- Texte de la page:
※ ※ ※
Pour l'heure, les discussions se sont arrêtées sur le fait de tenir compte de deux critères qui seraient alternatifs. Pour être représentatives, les fédérations professionnelles devront avoir un seuil d'audience équivalant soit à 8 % du nombre d'entreprises adhérant en 2015 à toutes les organisations professionnelles sur le champ considéré ; soit regrouper 8 % des salariés de ces mêmes entreprises adhérentes.
"En revanche, si ce compromis était retenu, il ne réglerait en rien le problème de la répartition des financements paritaires entre les trois organisations patronales…, nous confie-t-on à l'UPA. Et on est bien conscient que le Medef ne veut pas lâcher ses six représentants..."
※ ※ ※
- Données sources:
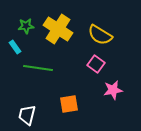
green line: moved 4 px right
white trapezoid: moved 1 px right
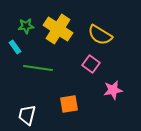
pink square: moved 5 px left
※ ※ ※
- Tâche 1:
Selon le texte sur la représentativité patronale, quel seuil d'audience les fédérations professionnelles devront-elles atteindre pour être représentatives ?
- Tâche 2:
Rédigez la suite du texte sur la représentativité patronale, après sa dernière phrase.

- Réponse rédigée 1:
Elles devront atteindre soit 8 % du nombre d'entreprises adhérant en 2015 à toutes les organisations professionnelles sur le champ considéré, soit 8 % des salariés de ces mêmes entreprises adhérentes.

- Réponse rédigée 2:
La colère subsiste autour des qualifications
"L'article 43 du projet de loi qui propose de supprimer l'exigence de qualification professionnelle qui existe aujourd'hui pour exercer un certain nombre d'activités artisanales nous inquiète profondément, a rappelé Dominique Métayer, vice-présent président de la Capeb. Et lorsqu'on entend la FFB affirmer que le bâtiment serait épargné par 'cette fausse bonne idée', nous ne comprenons pas d'où viennent leurs informations. De notre côté, on ne peut pas se laisser anesthésier par Bercy. Nous attendons des garanties claires."
D'ailleurs, les derniers propos de la secrétaire d'Etat à l'Artisanat, Martine Pinville, au congrès de la Capeb troublent ses dirigeants : "Il n'est pas question de retirer les exigences de qualification dès qu'il faut construire un mur porteur", a-t-elle dit. "Nous ne voulons donc pas d'un métier de maçon à deux vitesses !", assène Dominique Métayer.
Avant d'enfoncer le clou : "Patrick Liébus l'a dit, je le redis aujourd'hui : Si le Gouvernement passe par décret dans ce sens, nous sommes prêts à faire descendre les artisans du bâtiment dans la rue !"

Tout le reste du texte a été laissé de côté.